YOUR GOAL: The records below are to be returned exactly as written, minus their pictures.

PROVIDED MATERIAL:
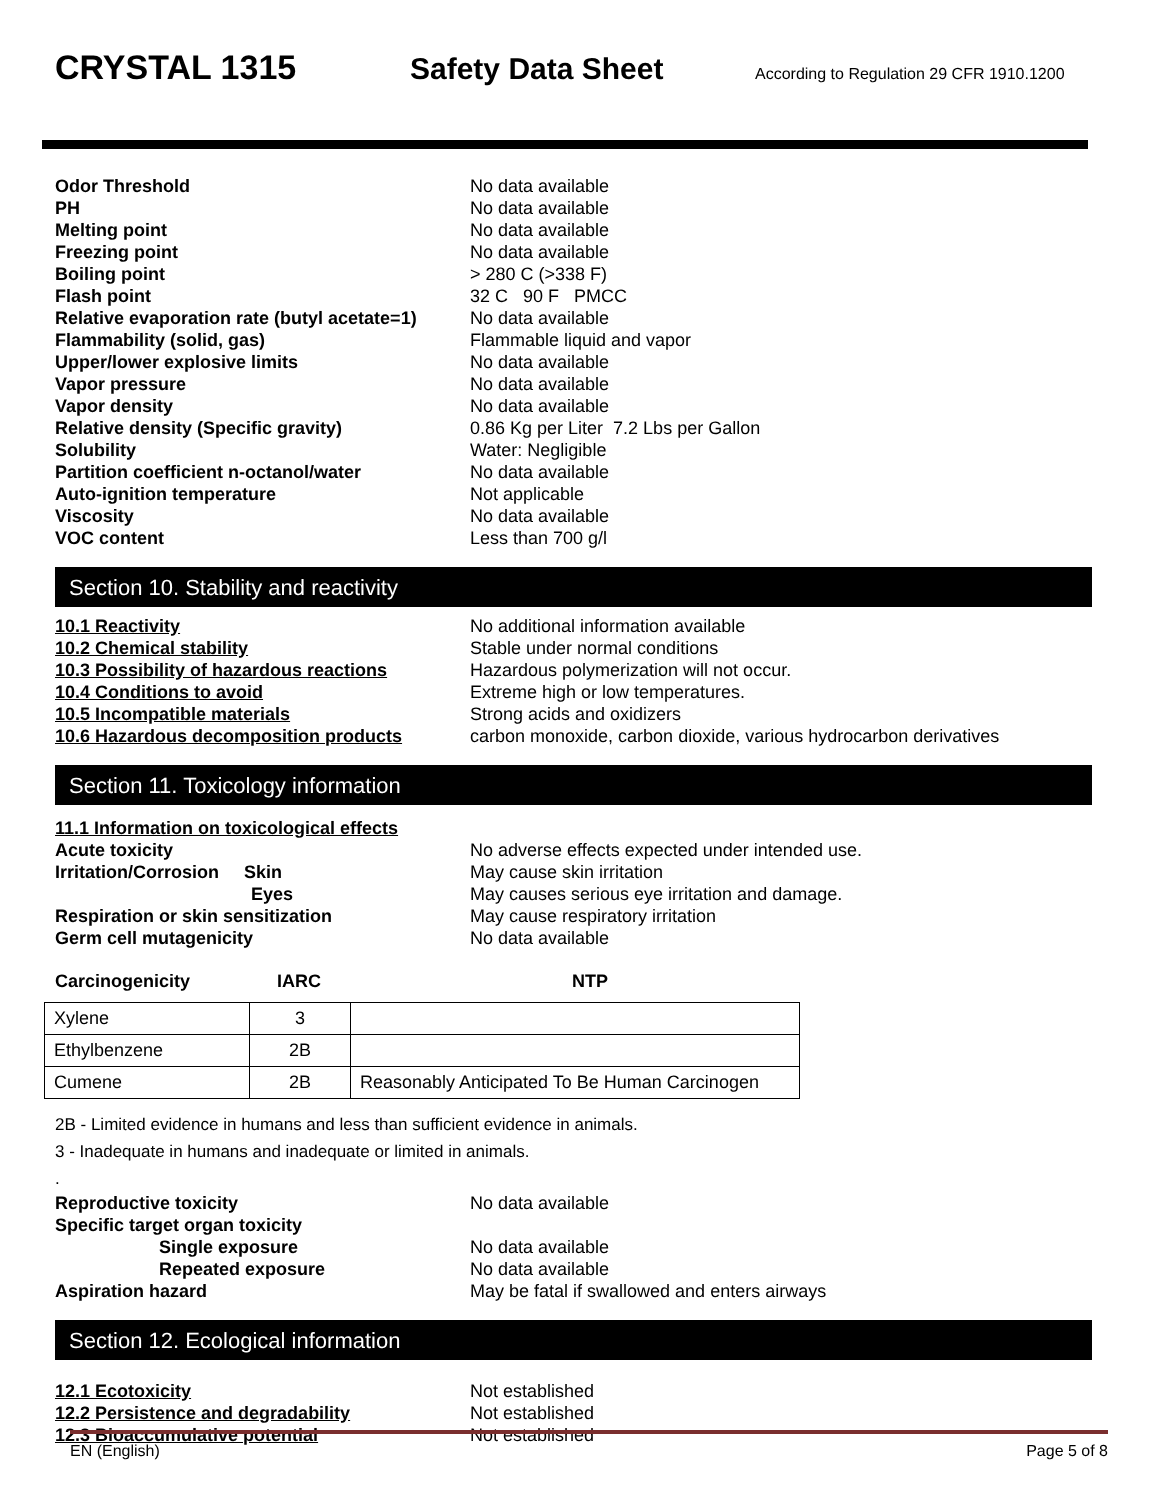CRYSTAL 1315 Safety Data Sheet
According to Regulation 29 CFR 1910.1200
Odor Threshold
No data available
PH
No data available
Melting point
No data available
Freezing point
No data available
Boiling point
> 280 C (>338 F)
Flash point
32 C 90 F PMCC
Relative evaporation rate (butyl acetate=1)
No data available
Flammability (solid, gas)
Flammable liquid and vapor
Upper/lower explosive limits
No data available
Vapor pressure
No data available
Vapor density
No data available
Relative density (Specific gravity)
0.86 Kg per Liter 7.2 Lbs per Gallon
Solubility
Water: Negligible
Partition coefficient n-octanol/water
No data available
Auto-ignition temperature
Not applicable
Viscosity
No data available
VOC content
Less than 700 g/l
Section 10. Stability and reactivity
10.1 Reactivity
No additional information available
10.2 Chemical stability
Stable under normal conditions
10.3 Possibility of hazardous reactions
Hazardous polymerization will not occur.
10.4 Conditions to avoid
Extreme high or low temperatures.
10.5 Incompatible materials
Strong acids and oxidizers
10.6 Hazardous decomposition products
carbon monoxide, carbon dioxide, various hydrocarbon derivatives
Section 11. Toxicology information
11.1 Information on toxicological effects
Acute toxicity
No adverse effects expected under intended use.
Irritation/Corrosion Skin
May cause skin irritation
Eyes
May causes serious eye irritation and damage.
Respiration or skin sensitization
May cause respiratory irritation
Germ cell mutagenicity
No data available
Carcinogenicity IARC NTP
| Xylene | 3 | |
| Ethylbenzene | 2B | |
| Cumene | 2B | Reasonably Anticipated To Be Human Carcinogen |
2B - Limited evidence in humans and less than sufficient evidence in animals.
3 - Inadequate in humans and inadequate or limited in animals.
.
Reproductive toxicity
No data available
Specific target organ toxicity
Single exposure
No data available
Repeated exposure
No data available
Aspiration hazard
May be fatal if swallowed and enters airways
Section 12. Ecological information
12.1 Ecotoxicity
Not established
12.2 Persistence and degradability
Not established
12.3 Bioaccumulative potential
Not established
EN (English) Page 5 of 8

REPLY:
CRYSTAL 1315 Safety Data Sheet
According to Regulation 29 CFR 1910.1200
Odor Threshold
No data available
PH
No data available
Melting point
No data available
Freezing point
No data available
Boiling point
> 280 C (>338 F)
Flash point
32 C 90 F PMCC
Relative evaporation rate (butyl acetate=1)
No data available
Flammability (solid, gas)
Flammable liquid and vapor
Upper/lower explosive limits
No data available
Vapor pressure
No data available
Vapor density
No data available
Relative density (Specific gravity)
0.86 Kg per Liter 7.2 Lbs per Gallon
Solubility
Water: Negligible
Partition coefficient n-octanol/water
No data available
Auto-ignition temperature
Not applicable
Viscosity
No data available
VOC content
Less than 700 g/l
Section 10. Stability and reactivity
10.1 Reactivity
No additional information available
10.2 Chemical stability
Stable under normal conditions
10.3 Possibility of hazardous reactions
Hazardous polymerization will not occur.
10.4 Conditions to avoid
Extreme high or low temperatures.
10.5 Incompatible materials
Strong acids and oxidizers
10.6 Hazardous decomposition products
carbon monoxide, carbon dioxide, various hydrocarbon derivatives
Section 11. Toxicology information
11.1 Information on toxicological effects
Acute toxicity
No adverse effects expected under intended use.
Irritation/Corrosion Skin
May cause skin irritation
Eyes
May causes serious eye irritation and damage.
Respiration or skin sensitization
May cause respiratory irritation
Germ cell mutagenicity
No data available
Carcinogenicity IARC NTP
| Xylene | 3 | |
| Ethylbenzene | 2B | |
| Cumene | 2B | Reasonably Anticipated To Be Human Carcinogen |
2B - Limited evidence in humans and less than sufficient evidence in animals.
3 - Inadequate in humans and inadequate or limited in animals.
.
Reproductive toxicity
No data available
Specific target organ toxicity
Single exposure
No data available
Repeated exposure
No data available
Aspiration hazard
May be fatal if swallowed and enters airways
Section 12. Ecological information
12.1 Ecotoxicity
Not established
12.2 Persistence and degradability
Not established
12.3 Bioaccumulative potential
Not established
EN (English) Page 5 of 8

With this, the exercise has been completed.